### Data provided:
+--
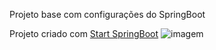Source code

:Projeto base com configurações do SpringBoot

Projeto criado com [Start SpringBoot](https://start.spring.io)
![imagem](http://i.imgur.com/miDHfN8.png)
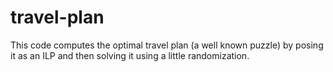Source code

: # travel-plan
This code computes the optimal travel plan (a well known puzzle) by posing it as an ILP and then solving it using a little randomization.
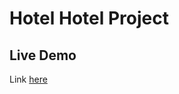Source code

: # Hotel Hotel Project

## Live Demo

Link [here](https://yaseenaminm.github.io/Hotel_Site_Poject/index.html)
+--
From the records above, show each line that contains the word "SpringBoot".

:Projeto base com configurações do SpringBoot
Projeto criado com [Start SpringBoot](https://start.spring.io)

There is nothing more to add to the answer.